3. What is significant for Republican voter turnout in Nevada?
4. What is strong voter turnout in primary elections a sign of?
5. a) Define contested primary.
b) If the president is not running again, the party generally will support the vice president’s nomination if he runs. Vice President Joe Biden has declined to run.
Gallup reported in 2014 that young adults (those between the ages of 18 and 29) have typically aligned themselves with the Democratic Party, but they have become substantially more likely to do so since 2006.
Consider the fact that the Republican party had several candidates in their 40’s, a woman, an African American and two Latino candidates.
Bernie Sanders is 74. Why do you think no younger Democrats entered the race against Hillary Clinton (except Maryland Gov. Martin O’Malley, who never received any substantial support)?
6. Michael McDonald, an expert on voter turnout at the University of Florida who tracks turnout said of the low voter turnout thus far in the Democratic primaries:
“It would be unusual for the turnout rate to be as high as it was for the Democrats in 2008. The fact that the turnout is lower than the 2008 level is not something that’s a huge surprise to me.”

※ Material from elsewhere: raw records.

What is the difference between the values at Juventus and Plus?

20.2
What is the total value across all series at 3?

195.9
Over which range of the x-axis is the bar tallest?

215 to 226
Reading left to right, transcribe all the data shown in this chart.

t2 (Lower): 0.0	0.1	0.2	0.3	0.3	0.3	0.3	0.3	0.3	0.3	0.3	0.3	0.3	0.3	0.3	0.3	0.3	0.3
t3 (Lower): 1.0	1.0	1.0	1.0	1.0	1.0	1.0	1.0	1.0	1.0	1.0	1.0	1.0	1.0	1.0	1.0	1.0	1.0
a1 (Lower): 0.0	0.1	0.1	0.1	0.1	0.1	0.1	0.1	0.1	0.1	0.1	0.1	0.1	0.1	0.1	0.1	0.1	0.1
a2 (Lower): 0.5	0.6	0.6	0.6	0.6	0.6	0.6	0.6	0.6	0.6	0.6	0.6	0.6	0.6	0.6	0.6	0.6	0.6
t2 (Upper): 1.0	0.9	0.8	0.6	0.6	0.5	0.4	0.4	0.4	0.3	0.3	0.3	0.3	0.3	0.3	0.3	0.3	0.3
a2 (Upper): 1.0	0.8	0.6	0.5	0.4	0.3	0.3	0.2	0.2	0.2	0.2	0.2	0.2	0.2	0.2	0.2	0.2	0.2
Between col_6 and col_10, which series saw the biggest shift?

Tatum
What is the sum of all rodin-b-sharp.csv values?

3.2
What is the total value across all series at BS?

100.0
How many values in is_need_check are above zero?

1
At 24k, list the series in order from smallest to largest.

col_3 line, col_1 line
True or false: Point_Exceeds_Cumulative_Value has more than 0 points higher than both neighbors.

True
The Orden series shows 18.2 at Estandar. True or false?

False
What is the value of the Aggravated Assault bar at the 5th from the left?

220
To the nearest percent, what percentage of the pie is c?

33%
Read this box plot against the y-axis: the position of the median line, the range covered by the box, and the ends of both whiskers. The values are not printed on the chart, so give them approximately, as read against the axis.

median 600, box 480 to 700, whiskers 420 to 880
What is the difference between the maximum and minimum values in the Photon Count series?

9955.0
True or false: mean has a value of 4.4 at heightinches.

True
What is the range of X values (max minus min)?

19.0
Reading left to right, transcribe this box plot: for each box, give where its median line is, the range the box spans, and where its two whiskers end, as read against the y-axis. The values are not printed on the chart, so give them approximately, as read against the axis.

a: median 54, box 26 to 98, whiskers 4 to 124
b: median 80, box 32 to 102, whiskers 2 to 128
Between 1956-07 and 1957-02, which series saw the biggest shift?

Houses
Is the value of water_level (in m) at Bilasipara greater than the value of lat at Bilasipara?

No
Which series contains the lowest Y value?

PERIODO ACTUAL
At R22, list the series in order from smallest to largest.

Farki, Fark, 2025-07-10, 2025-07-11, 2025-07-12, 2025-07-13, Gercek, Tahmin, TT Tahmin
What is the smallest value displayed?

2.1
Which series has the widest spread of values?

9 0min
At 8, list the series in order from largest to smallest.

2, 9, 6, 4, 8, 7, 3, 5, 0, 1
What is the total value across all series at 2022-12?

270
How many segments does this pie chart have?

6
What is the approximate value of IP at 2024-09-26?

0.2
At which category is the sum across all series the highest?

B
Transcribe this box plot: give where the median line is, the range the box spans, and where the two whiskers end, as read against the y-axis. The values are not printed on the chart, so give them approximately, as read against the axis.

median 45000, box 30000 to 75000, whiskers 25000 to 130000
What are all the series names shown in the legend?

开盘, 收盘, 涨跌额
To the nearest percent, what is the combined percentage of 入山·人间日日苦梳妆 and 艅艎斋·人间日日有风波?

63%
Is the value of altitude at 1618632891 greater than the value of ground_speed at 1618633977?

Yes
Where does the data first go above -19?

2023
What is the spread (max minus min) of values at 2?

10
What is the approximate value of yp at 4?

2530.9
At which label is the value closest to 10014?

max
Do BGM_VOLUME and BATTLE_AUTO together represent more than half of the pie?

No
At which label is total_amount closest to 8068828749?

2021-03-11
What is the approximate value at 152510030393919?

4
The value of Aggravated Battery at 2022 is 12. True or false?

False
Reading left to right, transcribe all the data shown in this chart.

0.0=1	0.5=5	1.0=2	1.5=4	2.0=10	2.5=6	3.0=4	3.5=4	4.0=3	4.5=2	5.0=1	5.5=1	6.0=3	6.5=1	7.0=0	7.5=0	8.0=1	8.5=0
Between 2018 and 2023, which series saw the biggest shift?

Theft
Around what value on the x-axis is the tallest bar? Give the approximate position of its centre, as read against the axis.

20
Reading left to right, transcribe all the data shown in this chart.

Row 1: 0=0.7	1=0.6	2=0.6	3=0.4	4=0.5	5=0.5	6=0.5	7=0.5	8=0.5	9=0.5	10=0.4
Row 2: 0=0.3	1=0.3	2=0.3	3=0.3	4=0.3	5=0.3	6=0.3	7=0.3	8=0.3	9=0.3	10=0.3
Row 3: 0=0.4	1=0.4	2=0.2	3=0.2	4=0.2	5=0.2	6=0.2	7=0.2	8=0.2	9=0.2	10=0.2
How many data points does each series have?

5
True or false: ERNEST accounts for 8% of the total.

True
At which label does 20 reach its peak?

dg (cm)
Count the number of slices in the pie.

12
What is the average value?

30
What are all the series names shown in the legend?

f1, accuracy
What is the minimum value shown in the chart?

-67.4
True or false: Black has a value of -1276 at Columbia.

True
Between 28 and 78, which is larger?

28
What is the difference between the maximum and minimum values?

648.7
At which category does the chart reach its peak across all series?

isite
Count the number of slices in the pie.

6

If elected, Hillary Clinton would be the first woman president. Many Democratic women say they are voting for her for that fact. Do you think the possibility of electing the first female president should have resulted in higher voter turnout or do you agree with Mr. McDonald? Explain your answer.
7. The CBS reporter wrote: “But early voting numbers from some key Super Tuesday states, like Georgia and Tennessee, have reportedly risen significantly this year, meaning those states are likely to set some turnout records when the polls close Tuesday night. (Those increases are reported for the overall electorate, not for either party specifically–so it’s tough to know for sure which party the increases are coming from.)”
The reporter states “it’s tough to know for sure which party the increases are coming from” – do you agree? Explain your answer.
8. To what do you attribute the record increases in voter turnout for the Republican primaries? (CHALLENGE: Check out voter turnout numbers for the Super Tuesday states and then those in the coming months – do the statistics hold steady?)
9. Do you think the large number of Republican candidates hurt the party’s nomination process? Explain your answer.